To be clear; alcohol is a drug, with dangerous and possibly deadly consequences. It is not OK for teenagers to drink liquor or beer. It is unhealthy, illegal, and can lead to Marijuana, Cocaine, or Heroin addiction, not to mention the potential for lifelong alcohol dependency. It is not OK for an adult to have multiple drinks at a kiddush or affair. This is unhealthy for the adult and is incongruent with the behavior we ought to expect from our children.
As Jews, we were given the gift of a Torah way of life. Noach's son Shem was blessed because of his dignified behavior when his father became intoxicated. Cham, however was cursed due to his improper response to the situation. Jews until now had an admirable reputation for sobriety. The Torah teaches us how to elevate the use of alcohol through the commandments; such as kiddush on shabbos, the four cups at the seder, wedding ceremonies, and circumcisions. This is the proper setting for the use of alcohol.

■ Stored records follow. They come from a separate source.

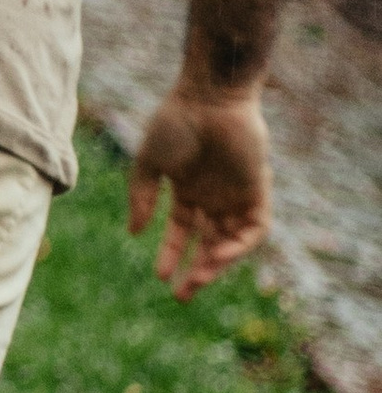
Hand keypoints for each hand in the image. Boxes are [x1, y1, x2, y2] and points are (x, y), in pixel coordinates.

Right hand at [127, 79, 272, 295]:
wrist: (209, 97)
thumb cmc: (175, 122)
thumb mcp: (148, 163)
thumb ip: (141, 196)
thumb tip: (134, 232)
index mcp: (186, 188)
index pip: (181, 231)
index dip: (171, 254)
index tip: (160, 277)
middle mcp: (213, 195)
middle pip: (207, 243)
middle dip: (195, 271)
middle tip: (182, 296)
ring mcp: (236, 194)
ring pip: (230, 241)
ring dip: (216, 263)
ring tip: (197, 278)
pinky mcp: (257, 190)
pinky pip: (254, 228)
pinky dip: (239, 245)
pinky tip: (219, 255)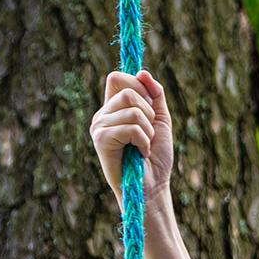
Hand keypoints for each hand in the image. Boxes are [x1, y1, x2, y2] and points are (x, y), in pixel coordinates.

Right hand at [88, 69, 175, 211]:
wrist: (152, 187)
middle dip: (148, 111)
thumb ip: (154, 95)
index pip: (117, 77)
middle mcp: (102, 115)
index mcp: (113, 108)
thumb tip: (143, 72)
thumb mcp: (160, 119)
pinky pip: (131, 127)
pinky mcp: (100, 140)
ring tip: (144, 145)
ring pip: (132, 108)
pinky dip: (144, 141)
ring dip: (148, 130)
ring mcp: (99, 127)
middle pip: (126, 89)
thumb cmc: (155, 157)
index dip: (138, 86)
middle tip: (148, 133)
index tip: (150, 107)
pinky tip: (140, 153)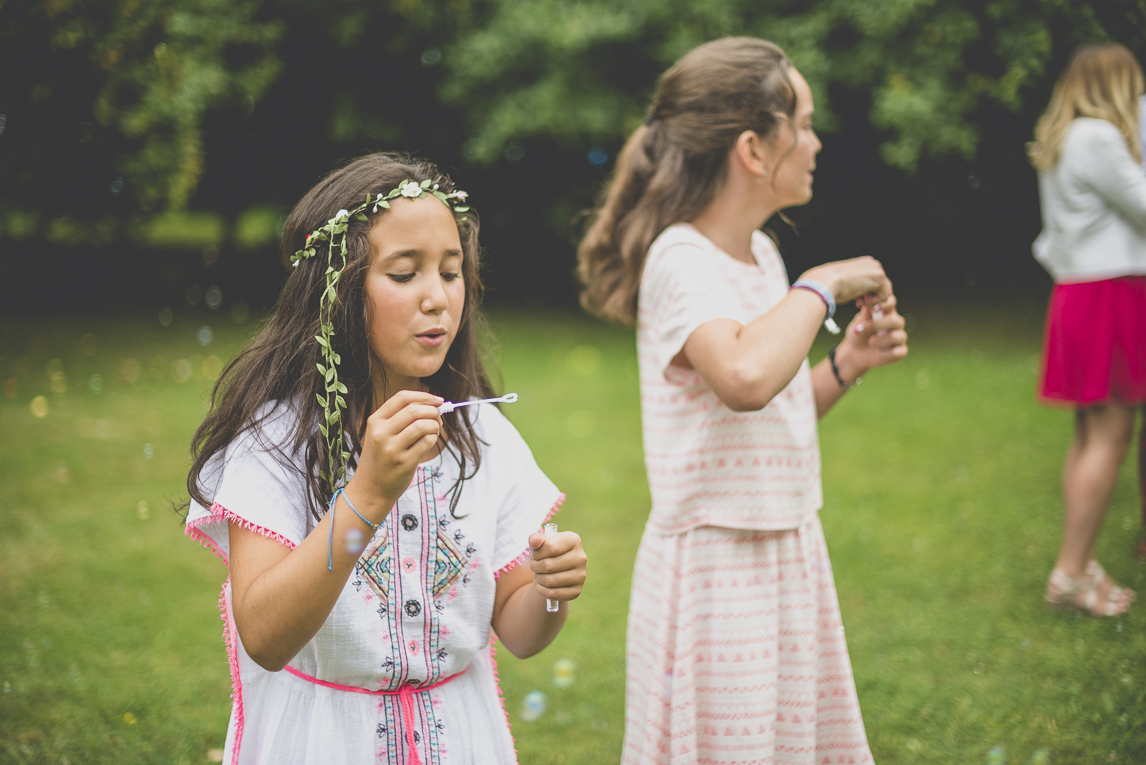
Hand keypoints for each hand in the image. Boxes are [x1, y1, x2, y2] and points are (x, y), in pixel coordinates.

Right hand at [345, 390, 442, 516]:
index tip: (438, 400)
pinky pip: (427, 442)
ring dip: (435, 426)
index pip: (402, 398)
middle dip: (433, 411)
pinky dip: (433, 438)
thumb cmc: (380, 459)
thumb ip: (400, 418)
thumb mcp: (379, 434)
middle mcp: (381, 433)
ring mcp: (392, 448)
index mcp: (375, 421)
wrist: (370, 489)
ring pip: (423, 425)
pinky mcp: (404, 463)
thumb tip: (433, 404)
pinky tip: (429, 442)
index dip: (424, 396)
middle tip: (438, 419)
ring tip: (434, 431)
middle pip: (415, 410)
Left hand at [528, 528, 586, 604]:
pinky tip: (541, 585)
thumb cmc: (547, 553)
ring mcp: (581, 575)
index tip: (535, 554)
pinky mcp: (577, 590)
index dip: (537, 553)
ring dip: (538, 578)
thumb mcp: (540, 543)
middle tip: (534, 566)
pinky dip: (542, 590)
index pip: (550, 547)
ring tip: (538, 574)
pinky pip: (553, 594)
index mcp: (574, 540)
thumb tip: (535, 540)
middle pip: (548, 565)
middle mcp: (581, 557)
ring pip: (550, 581)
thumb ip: (535, 539)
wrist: (556, 570)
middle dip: (535, 567)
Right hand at [800, 256, 891, 304]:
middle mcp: (872, 264)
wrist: (825, 282)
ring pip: (884, 292)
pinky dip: (873, 302)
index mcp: (864, 263)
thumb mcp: (842, 281)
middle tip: (857, 301)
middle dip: (870, 296)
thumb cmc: (828, 283)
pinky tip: (860, 300)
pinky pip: (884, 296)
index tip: (854, 297)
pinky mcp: (880, 278)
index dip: (866, 293)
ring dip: (872, 300)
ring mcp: (877, 270)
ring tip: (858, 301)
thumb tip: (858, 292)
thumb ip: (854, 283)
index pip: (874, 281)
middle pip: (882, 287)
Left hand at [835, 294, 908, 379]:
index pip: (892, 303)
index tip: (875, 307)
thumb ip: (865, 315)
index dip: (886, 303)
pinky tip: (878, 353)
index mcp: (887, 312)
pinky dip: (886, 353)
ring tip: (870, 342)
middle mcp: (896, 323)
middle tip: (860, 330)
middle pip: (894, 321)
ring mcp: (899, 337)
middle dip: (877, 325)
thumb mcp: (858, 323)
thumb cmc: (858, 332)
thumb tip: (868, 304)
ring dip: (882, 340)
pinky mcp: (900, 351)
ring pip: (897, 337)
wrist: (854, 351)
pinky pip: (898, 352)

One of the commandments of Purim is to drink. But how much need one drink to fulfill his obligation, is there a limit? How could it be that God requires us to endanger our lives, and the lives of others in order to fulfill our obligation on Purim? According to the Halacha the proper way to celebrate on Purim is as follows. The commandment of drinking is only fulfilled with wine. Therefore, beer and liquor should not be drunk at all on Purim. Furthermore, this commandment only applies at the daytime Purim meal. Any amount of wine, which will cause the person to become intoxicated and behave in an improper manner, should not be drunk on Purim.
Teenagers who make the rounds collecting charity on Purim should not be served alcohol. You are endangering their lives, and the lives of others. Furthermore, you are legally responsible for any harm resulting from their intoxication.

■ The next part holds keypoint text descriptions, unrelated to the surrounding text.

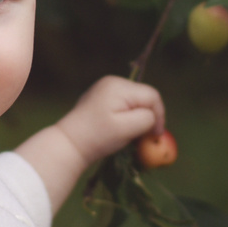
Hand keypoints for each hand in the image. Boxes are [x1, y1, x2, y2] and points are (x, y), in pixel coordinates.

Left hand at [16, 76, 163, 210]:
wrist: (69, 144)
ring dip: (138, 118)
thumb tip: (154, 117)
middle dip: (148, 116)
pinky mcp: (101, 98)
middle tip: (145, 137)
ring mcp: (106, 89)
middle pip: (144, 97)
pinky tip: (120, 130)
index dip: (159, 115)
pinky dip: (127, 117)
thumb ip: (146, 119)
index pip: (152, 96)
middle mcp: (113, 82)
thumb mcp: (126, 129)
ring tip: (131, 135)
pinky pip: (124, 105)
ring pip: (135, 102)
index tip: (156, 136)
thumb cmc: (98, 137)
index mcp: (119, 86)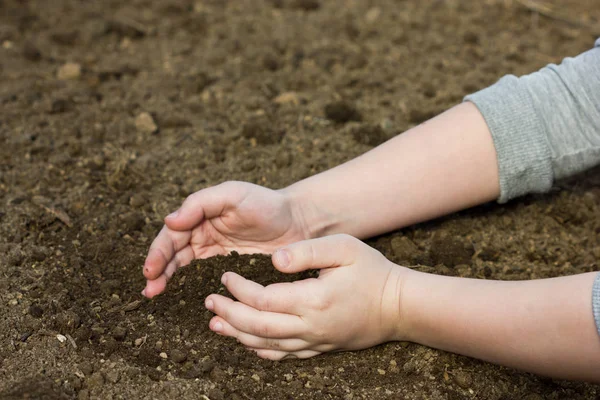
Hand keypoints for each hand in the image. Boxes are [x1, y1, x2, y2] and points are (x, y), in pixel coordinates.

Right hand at [142, 181, 310, 297]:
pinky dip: (191, 288)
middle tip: (149, 290)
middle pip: (173, 254)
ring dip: (168, 280)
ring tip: (155, 295)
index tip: (150, 270)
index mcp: (200, 216)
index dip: (158, 252)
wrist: (299, 222)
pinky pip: (205, 279)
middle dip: (158, 270)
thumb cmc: (266, 203)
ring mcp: (216, 253)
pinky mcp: (230, 270)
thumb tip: (170, 221)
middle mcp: (204, 234)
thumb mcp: (233, 195)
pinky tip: (183, 300)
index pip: (172, 235)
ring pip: (185, 268)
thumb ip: (200, 203)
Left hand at [204, 234, 405, 359]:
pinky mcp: (319, 348)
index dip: (238, 289)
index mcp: (312, 300)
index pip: (262, 299)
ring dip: (237, 334)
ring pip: (265, 345)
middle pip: (257, 326)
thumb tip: (272, 260)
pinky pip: (282, 356)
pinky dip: (259, 350)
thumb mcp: (344, 248)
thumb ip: (306, 251)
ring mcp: (314, 342)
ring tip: (215, 323)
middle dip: (229, 314)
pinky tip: (246, 342)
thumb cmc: (371, 272)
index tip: (225, 275)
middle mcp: (309, 327)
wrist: (398, 306)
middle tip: (209, 302)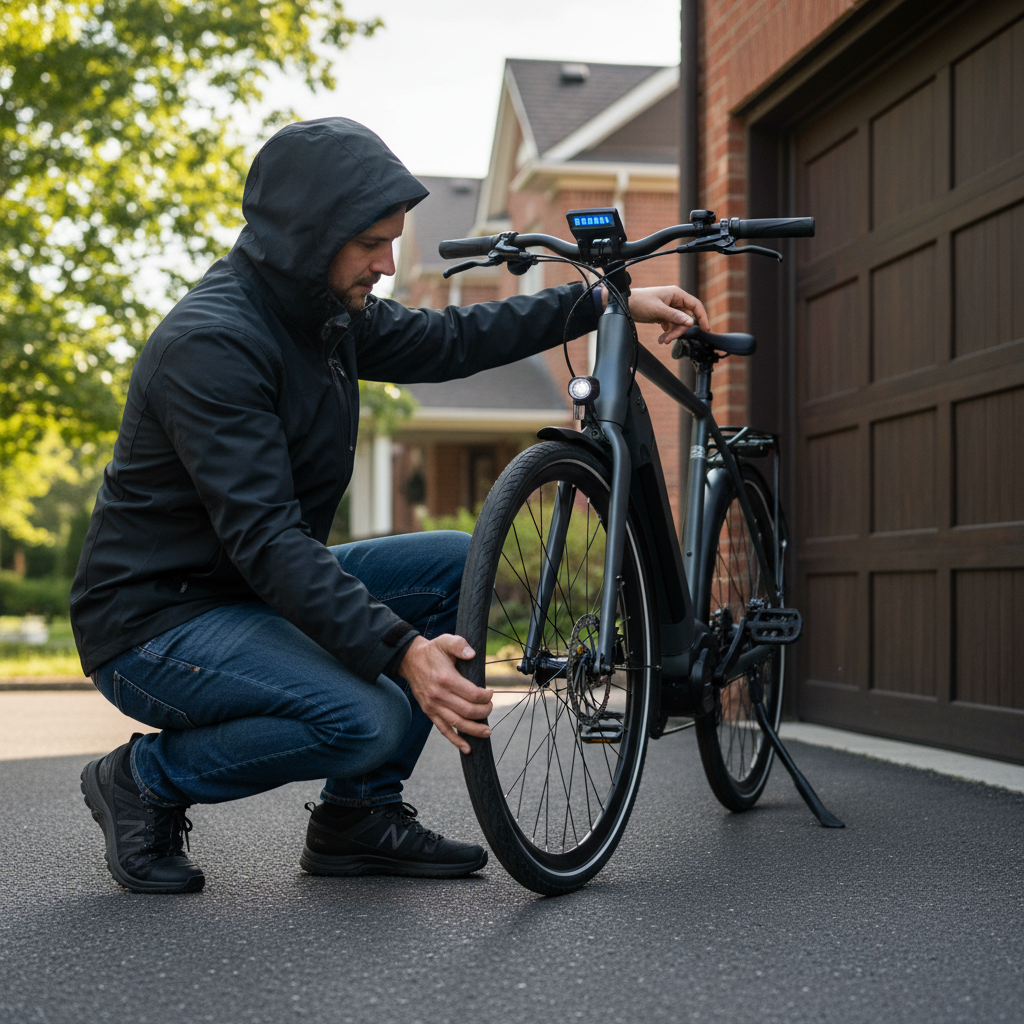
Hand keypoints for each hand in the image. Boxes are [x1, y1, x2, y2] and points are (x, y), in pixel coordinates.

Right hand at [399, 634, 492, 753]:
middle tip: (490, 708)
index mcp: (446, 679)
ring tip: (487, 732)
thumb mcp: (445, 641)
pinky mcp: (430, 713)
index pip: (471, 694)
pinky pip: (444, 730)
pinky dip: (456, 741)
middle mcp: (439, 695)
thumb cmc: (432, 651)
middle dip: (483, 712)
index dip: (485, 696)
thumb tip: (472, 654)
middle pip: (467, 711)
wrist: (410, 660)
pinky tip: (467, 748)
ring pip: (457, 724)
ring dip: (474, 730)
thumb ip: (459, 645)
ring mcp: (434, 706)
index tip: (490, 693)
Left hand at [626, 286, 709, 344]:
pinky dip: (668, 333)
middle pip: (686, 318)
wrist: (625, 305)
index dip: (702, 317)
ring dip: (672, 334)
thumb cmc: (640, 302)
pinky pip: (671, 326)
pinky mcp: (663, 316)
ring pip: (678, 324)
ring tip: (662, 341)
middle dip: (679, 330)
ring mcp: (669, 309)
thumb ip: (674, 316)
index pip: (695, 305)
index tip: (706, 329)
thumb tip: (690, 322)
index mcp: (676, 294)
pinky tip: (661, 339)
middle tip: (668, 339)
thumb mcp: (658, 310)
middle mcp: (675, 301)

On Purim we celebrate that God saved us from destruction at the hands of an external enemy. Today, the immediate threat to the future of the Jewish people is from our own behavior. In the merit of celebrating Purim properly, may we triumph over the threat of addiction, and may we see our children grow to become good Jews and successful people.
This article by Dr. Moshe Werzberger, practicing internist in Brooklyn, NY and Former Chairman of Emergency Medicine at Brookdale University Hospital is distributed as a public service by The Orthodox Caucus and its task force on Substance Abuse.